Your load testing methodology might be flawed. Testing 200 concurrent approvals in staging doesn’t replicate the post-deployment state where the workflow engine cache is cold. The first few hours after deployment are always the most vulnerable because workflow definitions, user role caches, and approval routing tables all need to be rebuilt in memory. Your 150-workflow failure threshold suggests the cache warming is causing the bottleneck, not the raw processing capacity. Try load testing immediately after a staging deployment to see if you can reproduce the issue.

Excellent troubleshooting suggestions from everyone. After systematically testing each theory, I’ve identified and resolved the issue. It was a combination of connection pool initialization problems and workflow batch optimization misconfiguration.

Root Cause Analysis:

The core issue was that our deployment process wasn’t properly coordinating the workflow engine restart with database connection pool initialization. The workflow engine was accepting approval requests before the connection pool had scaled to operational capacity.

Database Connection Pooling Solution:

Implemented a pre-warming strategy in our deployment automation:

-- Connection pool warm-up script
SELECT COUNT(*) FROM workflow_definitions;
SELECT COUNT(*) FROM approval_routing_rules;
SELECT COUNT(*) FROM user_role_assignments;

These queries force connection establishment and cache population before the workflow engine goes live. We also adjusted the pool configuration:

  • minIdle increased from 20 to 40
  • initialSize set to 40 (was defaulting to 10)
  • maxWait reduced from 30s to 10s (fail faster rather than queue)

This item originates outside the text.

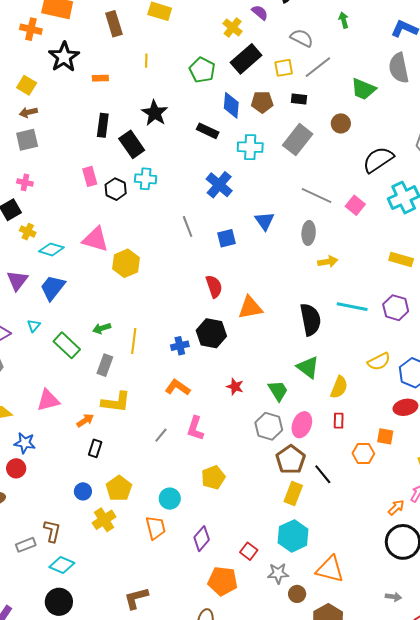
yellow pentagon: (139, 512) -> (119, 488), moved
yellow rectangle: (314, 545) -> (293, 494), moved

Workflow Batch Optimization:

Modified the post-deployment batch processing strategy. For the first 90 minutes after deployment:

  • Batch size: 15 (down from 50)
  • Batch interval: 10 seconds (up from 5 seconds)
  • Max concurrent batches: 5 (down from 10)

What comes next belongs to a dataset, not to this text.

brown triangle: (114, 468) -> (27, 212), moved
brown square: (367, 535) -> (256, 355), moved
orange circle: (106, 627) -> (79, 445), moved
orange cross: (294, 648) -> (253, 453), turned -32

This gives the workflow engine breathing room to build its caches without overwhelming the connection pool.

Timeout Configuration:

Actually increased the timeout to 180 seconds for the first two hours post-deployment, then automatically reverts to 120 seconds. This accommodates the cold-cache performance profile without masking genuine issues once the system stabilizes.

Load Testing Improvements:

Revised our load testing to include a “post-deployment simulation” scenario. We now restart the workflow engine in staging, wait 60 seconds, then immediately hit it with production-level load. This revealed that our previous testing was unrealistic - we were testing against a warm system that had been running for hours.

Results:

After implementing these changes across three deployments:

  • Zero workflow timeouts in the critical first 3 hours post-deployment
  • Connection pool utilization peaks at 65% (was hitting 100%)
  • Average approval routing time: 2.3 seconds (was 45+ seconds post-deployment)
  • Successfully handled 220 concurrent approvals 30 minutes after deployment

The key insight: automated deployments need deployment-aware configuration profiles, not just static production settings. The first few hours after deployment represent a distinct operational state that requires specific tuning.

Check if your deployment is properly shutting down existing workflow instances before starting new ones. We discovered that our automated deployment was leaving orphaned workflow threads that held onto database connections. These zombie threads weren’t visible in normal monitoring but consumed connection pool resources. After adding explicit workflow engine shutdown commands to our deployment script with a 60-second drain period, the connection pool exhaustion disappeared. The drain period lets active workflows complete before the engine restarts.

Connection pool exhaustion post-deployment usually indicates the pool isn’t warming up properly. When the workflow engine restarts, it initializes with minimum connections (typically 10-20), not the configured maxActive. Under sudden load, the pool tries to scale up but can’t create connections fast enough. Add a post-deployment warm-up script that pre-establishes connections before enabling workflow processing. Also check your connection validation query - if it’s slow, connection acquisition becomes a bottleneck.